St.-Blasii-Kirche in Quedlinburg St.-Blasii-Kirche in Quedlinburg: Wo Holz zu Marmor wird

Quedlinburg - Susanne Gerlach zupft etwas Watte ab, rollt diese um die Spitze eines Holzstabs. Dann taucht sie das Wattestäbchen in Wasser und tupft vorsichtig den Schmutz vom Gewand des Engels ab.
Während dieses teils noch mit einer grauen Schicht überzogen ist, zeigt sich an der bereits gereinigten Schulter der Figur, wie weiß und leicht glänzend diese einmal war.
Der Engel gehört zur üppigen Ausstattung des barocken Altars mit Beichtstuhl in der Kulturkirche St. Blasii in Quedlinburg.
Susanne Gerlach und Andree Tesch haben mit der Restaurierung des 1723 geweihten Kunstwerks begonnen, das nach einem Entwurf des Anhaltischen Landbaumeisters Heinrich Hoffmann durch den Bildhauer Johann Wilhelm Kunze sowie die Maler Heinrich Erdmann Riese und Gottfried Sommer geschaffen wurde.
Im Lauf der Jahrhunderte haben Schmutz und Witterung dem Kleinod zugesetzt, dass zudem zwischenzeitlich auch übermalt worden war.
„Wir sind jetzt in der Phase, wo die Dokumentation des Ist-Zustands erfolgt, die Oberflächen gereinigt und die Farbanstriche gefestigt werden“, erklärt Volker Barth, Sachgebietsleiter Hoch- und Tiefbau bei der Stadt Quedlinburg, die Auftraggeber für die Arbeiten ist.
Am Donnerstag gebe es dann einen Termin mit dem Landesamt für Denkmalpflege und Archäologie, bei dem noch einmal festgelegt werden soll, wie die weitere Restaurierung erfolgt.
Gefertigt wurde der Altar überwiegend aus Nadelholz. Solches Holz sei zwar häufiger für das Gerüst genutzt worden - aber für Figuren sei das „unüblich“, sagt Susanne Gerlach. So lasse sich Lindenholz viel leichter schnitzen.
Die farbliche Gestaltung sei nicht ungewöhnlich für die Barockzeit. Mit dieser „wird Holz zu Marmor erklärt“, verweist Andree Tesch beispielsweise auf die Figuren und Friese.
Säulen würden erscheinen, als seien sie aus Massivgold, „und das Schildpatt im Wappen ist ganz spannend“, so Tesch und fügt hinzu: „Das ist alles Illusion.“
Während diese im Wappen noch gut erhalten ist, ist das bei den weißen Oberflächen anders. „Man sieht: Sie waren alle poliert“, erklärt Susanne Gerlach.
Doch etliche dieser Flächen seien zerstört - durch Ruß von Kerzen und Leimfarbe, erklärt Andree Tesch. Bei früheren Versuchen, die Flächen zu reinigen, seien diese beschädigt, der Feinruß so „in die Tiefe getrieben“ worden.

########

§ **Schriftliche Aufgaben**:
1. Ändere einen Abschnitt aus dem Ausgangstext ab, indem du ihn wiedergibst und dabei „Wappen“ durch „Familienwappen“ ersetzt. Beginne bei der Stelle mit „Die farbliche Gestaltung“ und höre nach „erklärt Susanne Gerlach.“ auf.
2. Stimmen die folgenden Aussagen mit dem Ausgangstext überein? (a) Der Altar wurde 1723 geweiht. (b) Der Altar wurde überwiegend aus Lindenholz gefertigt. (c) Das Landesamt für Denkmalpflege und Archäologie ist Auftraggeber der Arbeiten.
Das anschließende Material ist eigenständig und gehört nicht zum Ausgangstext.

§ **Datensätze**:

########

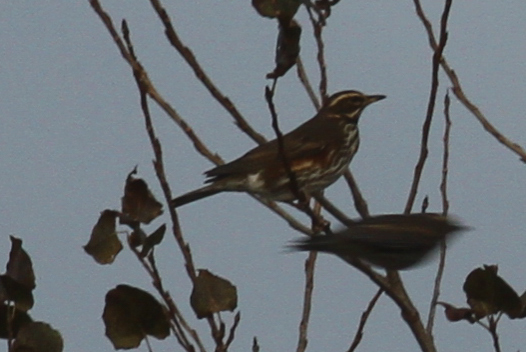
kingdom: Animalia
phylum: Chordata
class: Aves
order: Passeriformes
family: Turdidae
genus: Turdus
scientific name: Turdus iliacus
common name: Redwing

########

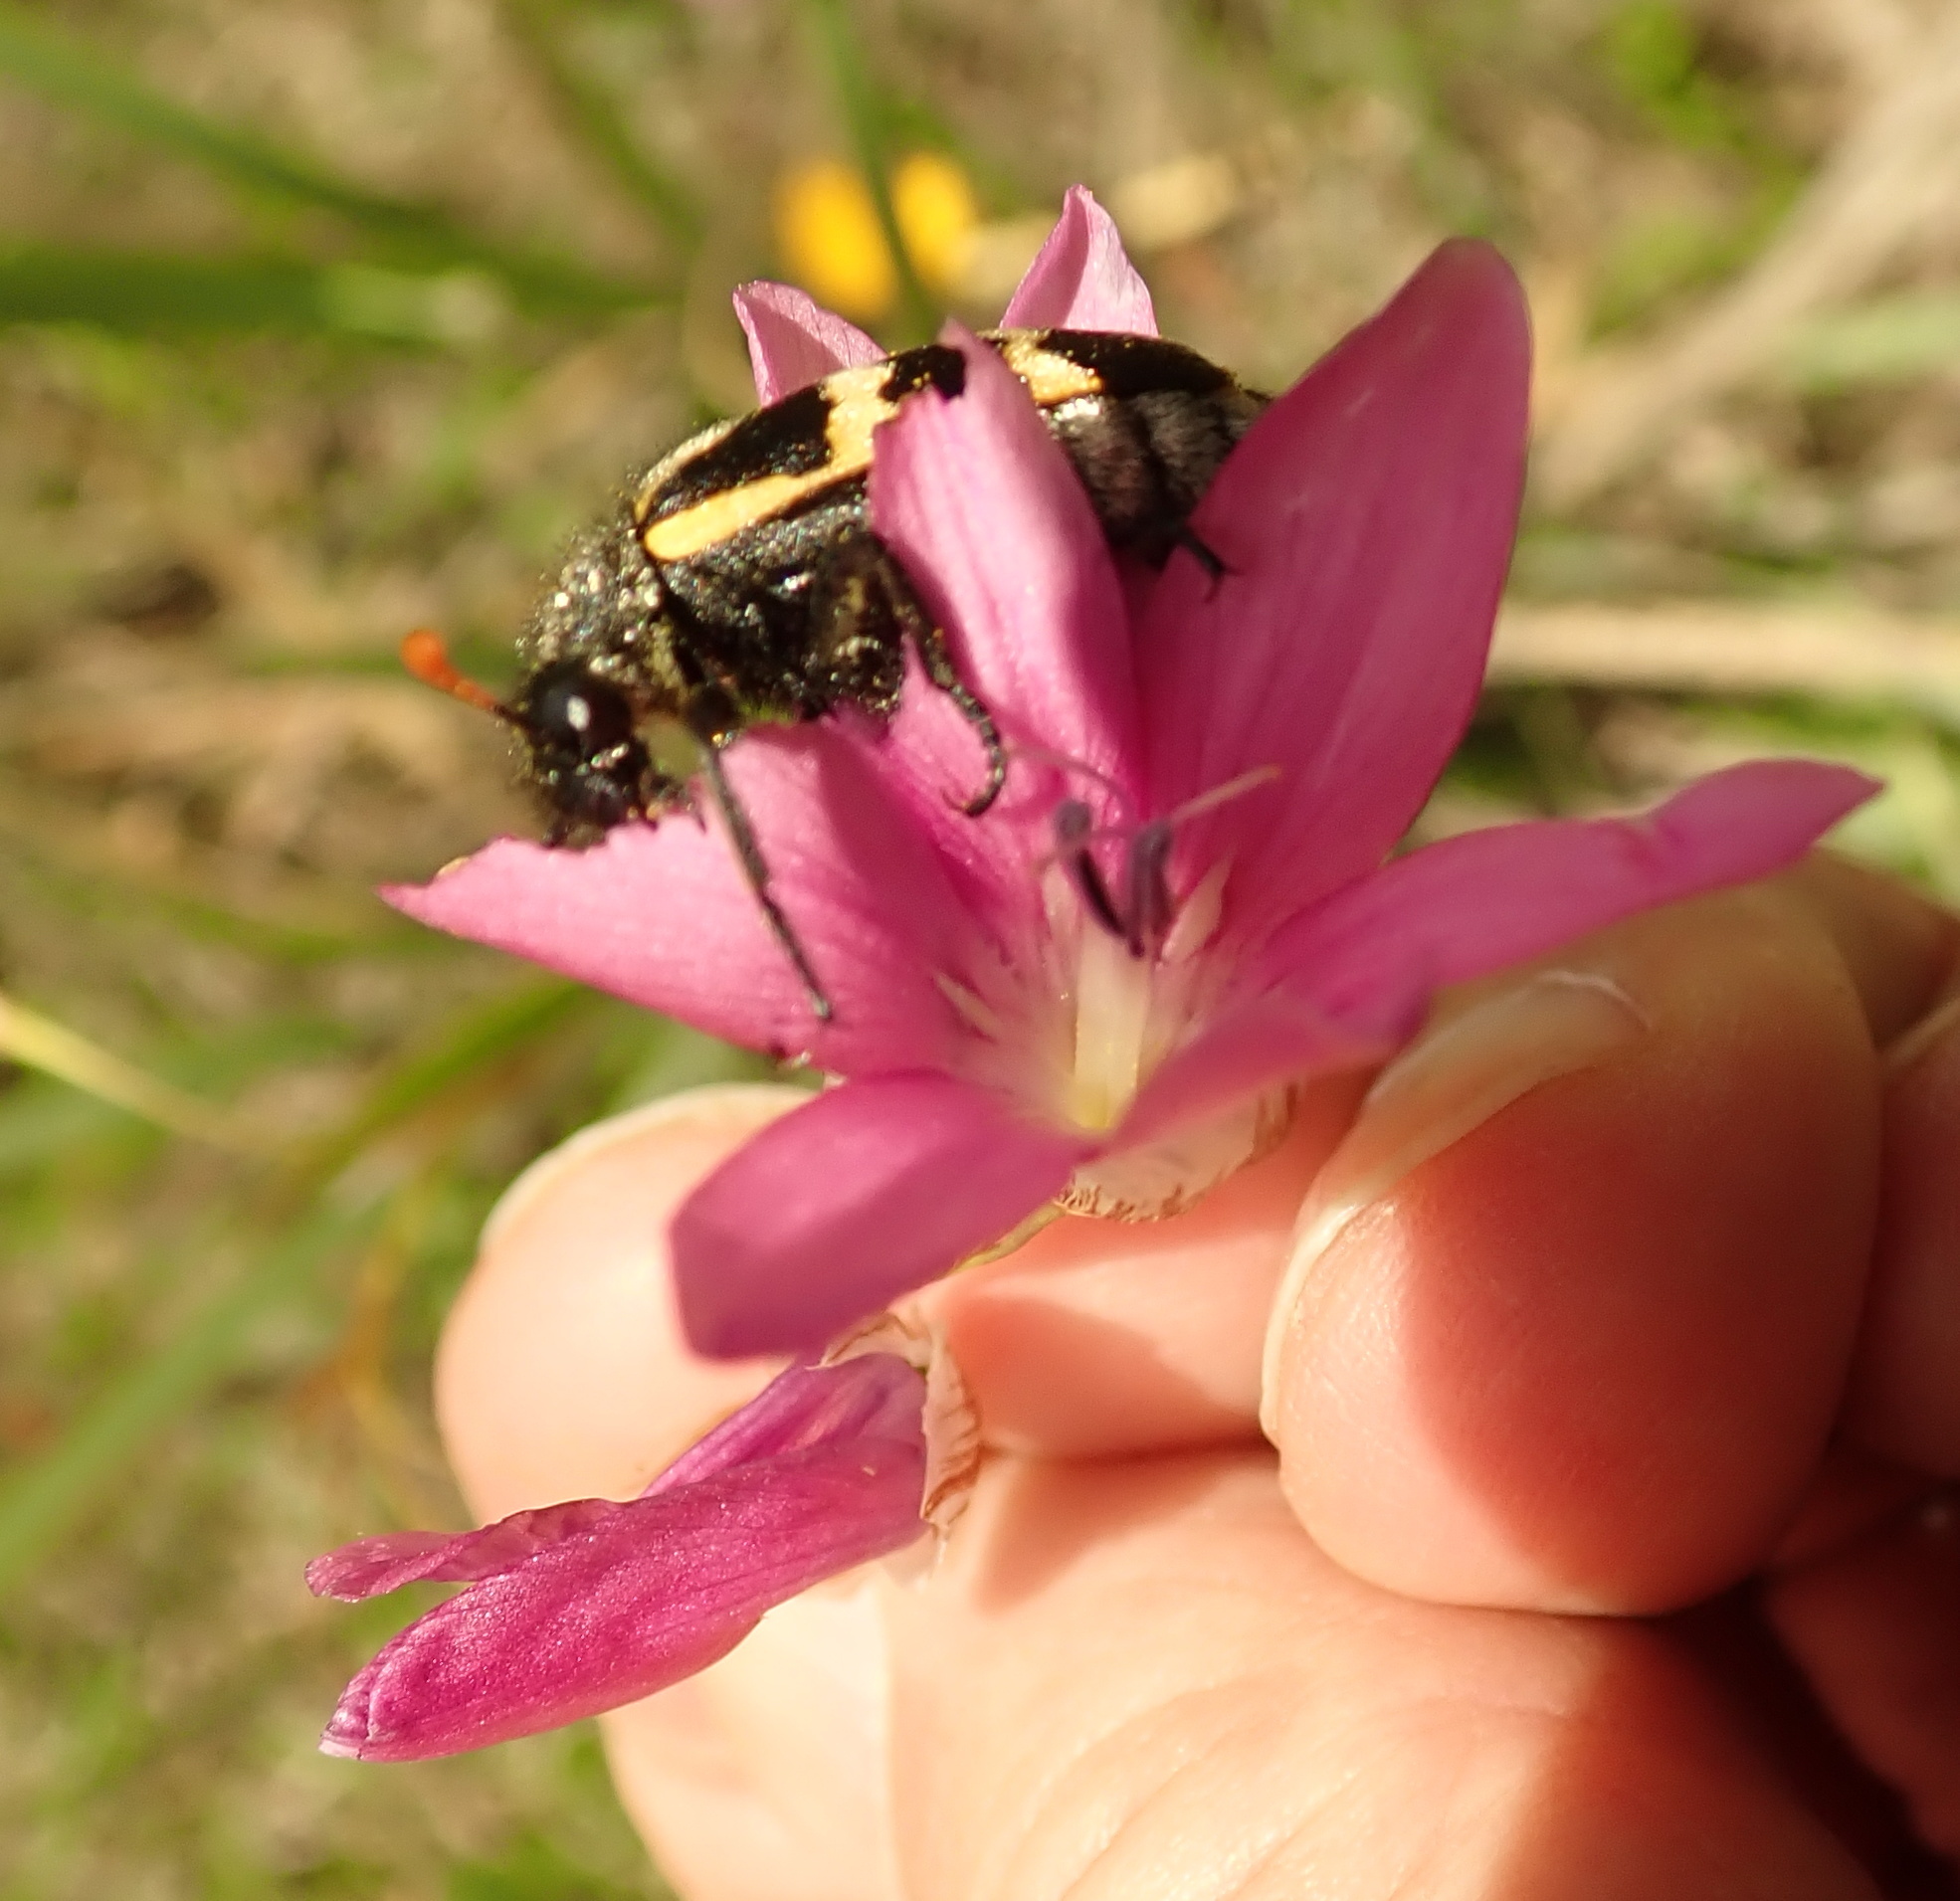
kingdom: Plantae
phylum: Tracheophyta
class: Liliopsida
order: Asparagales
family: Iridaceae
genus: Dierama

########

§ **Gelöste Aufgaben**:
1.
Die farbliche Gestaltung sei nicht ungewöhnlich für die Barockzeit. Mit dieser „wird Holz zu Marmor erklärt“, verweist Andree Tesch beispielsweise auf die Figuren und Friese.
Säulen würden erscheinen, als seien sie aus Massivgold, „und das Schildpatt im Familienwappen ist ganz spannend“, so Tesch und fügt hinzu: „Das ist alles Illusion.“
Während diese im Familienwappen noch gut erhalten ist, ist das bei den weißen Oberflächen anders. „Man sieht: Sie waren alle poliert“, erklärt Susanne Gerlach.

2.
(a) Ja: „des 1723 geweihten Kunstwerks“
(b) Nein: „Gefertigt wurde der Altar überwiegend aus Nadelholz.“
(c) Nein: „bei der Stadt Quedlinburg, die Auftraggeber für die Arbeiten ist“